[Collected data]

<<<<

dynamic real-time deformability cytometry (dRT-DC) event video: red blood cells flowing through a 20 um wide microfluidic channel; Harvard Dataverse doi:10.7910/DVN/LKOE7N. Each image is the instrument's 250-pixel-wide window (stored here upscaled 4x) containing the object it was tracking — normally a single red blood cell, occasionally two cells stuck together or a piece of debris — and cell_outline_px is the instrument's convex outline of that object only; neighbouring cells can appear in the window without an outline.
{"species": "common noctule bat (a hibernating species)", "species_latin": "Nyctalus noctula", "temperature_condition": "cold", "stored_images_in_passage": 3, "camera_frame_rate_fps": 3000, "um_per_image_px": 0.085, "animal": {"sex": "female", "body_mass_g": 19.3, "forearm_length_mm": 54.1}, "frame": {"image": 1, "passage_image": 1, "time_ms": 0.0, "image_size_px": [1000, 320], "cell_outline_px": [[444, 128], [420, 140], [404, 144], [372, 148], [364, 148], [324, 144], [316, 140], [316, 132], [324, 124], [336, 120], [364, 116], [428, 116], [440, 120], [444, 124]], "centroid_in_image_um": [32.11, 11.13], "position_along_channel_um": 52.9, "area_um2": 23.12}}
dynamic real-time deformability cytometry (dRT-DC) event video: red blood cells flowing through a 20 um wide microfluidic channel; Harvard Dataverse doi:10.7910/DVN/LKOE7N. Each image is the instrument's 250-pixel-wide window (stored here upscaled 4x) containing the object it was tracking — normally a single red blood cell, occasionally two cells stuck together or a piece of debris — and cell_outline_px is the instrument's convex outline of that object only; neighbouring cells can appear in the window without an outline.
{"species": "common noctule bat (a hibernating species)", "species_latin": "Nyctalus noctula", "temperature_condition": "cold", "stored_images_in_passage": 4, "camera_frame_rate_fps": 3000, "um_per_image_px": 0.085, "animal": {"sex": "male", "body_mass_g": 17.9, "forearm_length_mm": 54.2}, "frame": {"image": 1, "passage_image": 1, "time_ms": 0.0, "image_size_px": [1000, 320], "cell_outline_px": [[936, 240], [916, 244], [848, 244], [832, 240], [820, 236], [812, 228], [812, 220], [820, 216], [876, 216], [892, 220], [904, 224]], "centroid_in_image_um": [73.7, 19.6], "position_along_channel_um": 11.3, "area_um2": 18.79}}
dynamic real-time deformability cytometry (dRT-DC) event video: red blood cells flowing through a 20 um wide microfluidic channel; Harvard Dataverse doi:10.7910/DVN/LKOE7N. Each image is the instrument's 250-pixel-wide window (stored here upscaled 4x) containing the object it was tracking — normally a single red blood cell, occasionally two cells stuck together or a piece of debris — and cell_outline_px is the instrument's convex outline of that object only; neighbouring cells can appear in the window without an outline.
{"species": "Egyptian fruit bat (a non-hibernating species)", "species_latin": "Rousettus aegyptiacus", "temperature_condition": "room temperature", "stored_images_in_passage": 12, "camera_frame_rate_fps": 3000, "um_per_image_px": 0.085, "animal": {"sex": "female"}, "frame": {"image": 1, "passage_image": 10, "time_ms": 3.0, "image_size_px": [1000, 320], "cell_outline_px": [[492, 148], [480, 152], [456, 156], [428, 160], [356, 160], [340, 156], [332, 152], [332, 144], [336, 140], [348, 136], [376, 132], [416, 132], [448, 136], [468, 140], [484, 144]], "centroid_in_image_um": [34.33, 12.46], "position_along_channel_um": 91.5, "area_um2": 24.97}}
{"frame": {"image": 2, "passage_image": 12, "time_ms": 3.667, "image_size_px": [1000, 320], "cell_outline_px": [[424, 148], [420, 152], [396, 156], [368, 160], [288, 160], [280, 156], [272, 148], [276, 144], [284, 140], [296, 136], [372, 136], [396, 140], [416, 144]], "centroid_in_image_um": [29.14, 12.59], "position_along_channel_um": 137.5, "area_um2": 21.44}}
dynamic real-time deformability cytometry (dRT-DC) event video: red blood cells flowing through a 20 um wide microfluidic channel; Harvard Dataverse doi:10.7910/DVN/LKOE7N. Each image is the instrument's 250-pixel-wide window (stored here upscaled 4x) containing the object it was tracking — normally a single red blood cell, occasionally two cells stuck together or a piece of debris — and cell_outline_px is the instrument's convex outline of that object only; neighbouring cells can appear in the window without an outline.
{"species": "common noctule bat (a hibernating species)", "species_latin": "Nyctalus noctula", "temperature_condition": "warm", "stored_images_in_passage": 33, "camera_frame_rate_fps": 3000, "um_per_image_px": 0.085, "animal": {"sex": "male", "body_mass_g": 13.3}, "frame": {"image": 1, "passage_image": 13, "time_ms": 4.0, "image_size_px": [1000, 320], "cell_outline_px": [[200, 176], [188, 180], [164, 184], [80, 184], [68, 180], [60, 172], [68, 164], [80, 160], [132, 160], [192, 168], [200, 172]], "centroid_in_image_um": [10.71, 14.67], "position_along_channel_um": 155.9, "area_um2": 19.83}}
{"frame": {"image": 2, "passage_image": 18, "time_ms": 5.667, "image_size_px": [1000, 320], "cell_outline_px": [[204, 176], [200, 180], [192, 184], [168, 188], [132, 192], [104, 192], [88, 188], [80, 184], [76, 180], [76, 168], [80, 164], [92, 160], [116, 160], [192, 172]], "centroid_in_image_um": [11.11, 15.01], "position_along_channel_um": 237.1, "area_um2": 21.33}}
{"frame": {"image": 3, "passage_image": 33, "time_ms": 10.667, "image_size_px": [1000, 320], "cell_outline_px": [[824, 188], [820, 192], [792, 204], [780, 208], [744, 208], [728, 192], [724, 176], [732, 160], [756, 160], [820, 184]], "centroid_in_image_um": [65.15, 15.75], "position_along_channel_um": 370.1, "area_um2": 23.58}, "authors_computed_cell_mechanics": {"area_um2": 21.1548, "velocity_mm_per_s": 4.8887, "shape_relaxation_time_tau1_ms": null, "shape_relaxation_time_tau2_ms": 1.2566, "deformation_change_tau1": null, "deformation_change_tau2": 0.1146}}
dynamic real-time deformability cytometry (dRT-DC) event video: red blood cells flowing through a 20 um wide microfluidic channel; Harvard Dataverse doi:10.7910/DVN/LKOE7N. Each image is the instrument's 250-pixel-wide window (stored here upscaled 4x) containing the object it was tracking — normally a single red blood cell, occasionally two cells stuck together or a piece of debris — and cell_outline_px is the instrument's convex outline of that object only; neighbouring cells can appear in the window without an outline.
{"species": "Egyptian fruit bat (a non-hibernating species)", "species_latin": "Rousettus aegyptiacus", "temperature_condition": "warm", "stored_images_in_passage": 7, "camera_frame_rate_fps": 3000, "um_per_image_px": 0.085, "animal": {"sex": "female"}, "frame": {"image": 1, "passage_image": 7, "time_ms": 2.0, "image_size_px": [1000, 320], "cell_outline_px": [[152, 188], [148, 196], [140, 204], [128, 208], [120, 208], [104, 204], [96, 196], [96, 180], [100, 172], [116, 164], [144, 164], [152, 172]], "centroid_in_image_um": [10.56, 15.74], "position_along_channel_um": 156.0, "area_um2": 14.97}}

>>>>

[What to produce]
Return each line of the records above exactly as it reads.

[Exercise solution]
dynamic real-time deformability cytometry (dRT-DC) event video: red blood cells flowing through a 20 um wide microfluidic channel; Harvard Dataverse doi:10.7910/DVN/LKOE7N. Each image is the instrument's 250-pixel-wide window (stored here upscaled 4x) containing the object it was tracking — normally a single red blood cell, occasionally two cells stuck together or a piece of debris — and cell_outline_px is the instrument's convex outline of that object only; neighbouring cells can appear in the window without an outline.
{"species": "common noctule bat (a hibernating species)", "species_latin": "Nyctalus noctula", "temperature_condition": "cold", "stored_images_in_passage": 3, "camera_frame_rate_fps": 3000, "um_per_image_px": 0.085, "animal": {"sex": "female", "body_mass_g": 19.3, "forearm_length_mm": 54.1}, "frame": {"image": 1, "passage_image": 1, "time_ms": 0.0, "image_size_px": [1000, 320], "cell_outline_px": [[444, 128], [420, 140], [404, 144], [372, 148], [364, 148], [324, 144], [316, 140], [316, 132], [324, 124], [336, 120], [364, 116], [428, 116], [440, 120], [444, 124]], "centroid_in_image_um": [32.11, 11.13], "position_along_channel_um": 52.9, "area_um2": 23.12}}
dynamic real-time deformability cytometry (dRT-DC) event video: red blood cells flowing through a 20 um wide microfluidic channel; Harvard Dataverse doi:10.7910/DVN/LKOE7N. Each image is the instrument's 250-pixel-wide window (stored here upscaled 4x) containing the object it was tracking — normally a single red blood cell, occasionally two cells stuck together or a piece of debris — and cell_outline_px is the instrument's convex outline of that object only; neighbouring cells can appear in the window without an outline.
{"species": "common noctule bat (a hibernating species)", "species_latin": "Nyctalus noctula", "temperature_condition": "cold", "stored_images_in_passage": 4, "camera_frame_rate_fps": 3000, "um_per_image_px": 0.085, "animal": {"sex": "male", "body_mass_g": 17.9, "forearm_length_mm": 54.2}, "frame": {"image": 1, "passage_image": 1, "time_ms": 0.0, "image_size_px": [1000, 320], "cell_outline_px": [[936, 240], [916, 244], [848, 244], [832, 240], [820, 236], [812, 228], [812, 220], [820, 216], [876, 216], [892, 220], [904, 224]], "centroid_in_image_um": [73.7, 19.6], "position_along_channel_um": 11.3, "area_um2": 18.79}}
dynamic real-time deformability cytometry (dRT-DC) event video: red blood cells flowing through a 20 um wide microfluidic channel; Harvard Dataverse doi:10.7910/DVN/LKOE7N. Each image is the instrument's 250-pixel-wide window (stored here upscaled 4x) containing the object it was tracking — normally a single red blood cell, occasionally two cells stuck together or a piece of debris — and cell_outline_px is the instrument's convex outline of that object only; neighbouring cells can appear in the window without an outline.
{"species": "Egyptian fruit bat (a non-hibernating species)", "species_latin": "Rousettus aegyptiacus", "temperature_condition": "room temperature", "stored_images_in_passage": 12, "camera_frame_rate_fps": 3000, "um_per_image_px": 0.085, "animal": {"sex": "female"}, "frame": {"image": 1, "passage_image": 10, "time_ms": 3.0, "image_size_px": [1000, 320], "cell_outline_px": [[492, 148], [480, 152], [456, 156], [428, 160], [356, 160], [340, 156], [332, 152], [332, 144], [336, 140], [348, 136], [376, 132], [416, 132], [448, 136], [468, 140], [484, 144]], "centroid_in_image_um": [34.33, 12.46], "position_along_channel_um": 91.5, "area_um2": 24.97}}
{"frame": {"image": 2, "passage_image": 12, "time_ms": 3.667, "image_size_px": [1000, 320], "cell_outline_px": [[424, 148], [420, 152], [396, 156], [368, 160], [288, 160], [280, 156], [272, 148], [276, 144], [284, 140], [296, 136], [372, 136], [396, 140], [416, 144]], "centroid_in_image_um": [29.14, 12.59], "position_along_channel_um": 137.5, "area_um2": 21.44}}
dynamic real-time deformability cytometry (dRT-DC) event video: red blood cells flowing through a 20 um wide microfluidic channel; Harvard Dataverse doi:10.7910/DVN/LKOE7N. Each image is the instrument's 250-pixel-wide window (stored here upscaled 4x) containing the object it was tracking — normally a single red blood cell, occasionally two cells stuck together or a piece of debris — and cell_outline_px is the instrument's convex outline of that object only; neighbouring cells can appear in the window without an outline.
{"species": "common noctule bat (a hibernating species)", "species_latin": "Nyctalus noctula", "temperature_condition": "warm", "stored_images_in_passage": 33, "camera_frame_rate_fps": 3000, "um_per_image_px": 0.085, "animal": {"sex": "male", "body_mass_g": 13.3}, "frame": {"image": 1, "passage_image": 13, "time_ms": 4.0, "image_size_px": [1000, 320], "cell_outline_px": [[200, 176], [188, 180], [164, 184], [80, 184], [68, 180], [60, 172], [68, 164], [80, 160], [132, 160], [192, 168], [200, 172]], "centroid_in_image_um": [10.71, 14.67], "position_along_channel_um": 155.9, "area_um2": 19.83}}
{"frame": {"image": 2, "passage_image": 18, "time_ms": 5.667, "image_size_px": [1000, 320], "cell_outline_px": [[204, 176], [200, 180], [192, 184], [168, 188], [132, 192], [104, 192], [88, 188], [80, 184], [76, 180], [76, 168], [80, 164], [92, 160], [116, 160], [192, 172]], "centroid_in_image_um": [11.11, 15.01], "position_along_channel_um": 237.1, "area_um2": 21.33}}
{"frame": {"image": 3, "passage_image": 33, "time_ms": 10.667, "image_size_px": [1000, 320], "cell_outline_px": [[824, 188], [820, 192], [792, 204], [780, 208], [744, 208], [728, 192], [724, 176], [732, 160], [756, 160], [820, 184]], "centroid_in_image_um": [65.15, 15.75], "position_along_channel_um": 370.1, "area_um2": 23.58}, "authors_computed_cell_mechanics": {"area_um2": 21.1548, "velocity_mm_per_s": 4.8887, "shape_relaxation_time_tau1_ms": null, "shape_relaxation_time_tau2_ms": 1.2566, "deformation_change_tau1": null, "deformation_change_tau2": 0.1146}}
dynamic real-time deformability cytometry (dRT-DC) event video: red blood cells flowing through a 20 um wide microfluidic channel; Harvard Dataverse doi:10.7910/DVN/LKOE7N. Each image is the instrument's 250-pixel-wide window (stored here upscaled 4x) containing the object it was tracking — normally a single red blood cell, occasionally two cells stuck together or a piece of debris — and cell_outline_px is the instrument's convex outline of that object only; neighbouring cells can appear in the window without an outline.
{"species": "Egyptian fruit bat (a non-hibernating species)", "species_latin": "Rousettus aegyptiacus", "temperature_condition": "warm", "stored_images_in_passage": 7, "camera_frame_rate_fps": 3000, "um_per_image_px": 0.085, "animal": {"sex": "female"}, "frame": {"image": 1, "passage_image": 7, "time_ms": 2.0, "image_size_px": [1000, 320], "cell_outline_px": [[152, 188], [148, 196], [140, 204], [128, 208], [120, 208], [104, 204], [96, 196], [96, 180], [100, 172], [116, 164], [144, 164], [152, 172]], "centroid_in_image_um": [10.56, 15.74], "position_along_channel_um": 156.0, "area_um2": 14.97}}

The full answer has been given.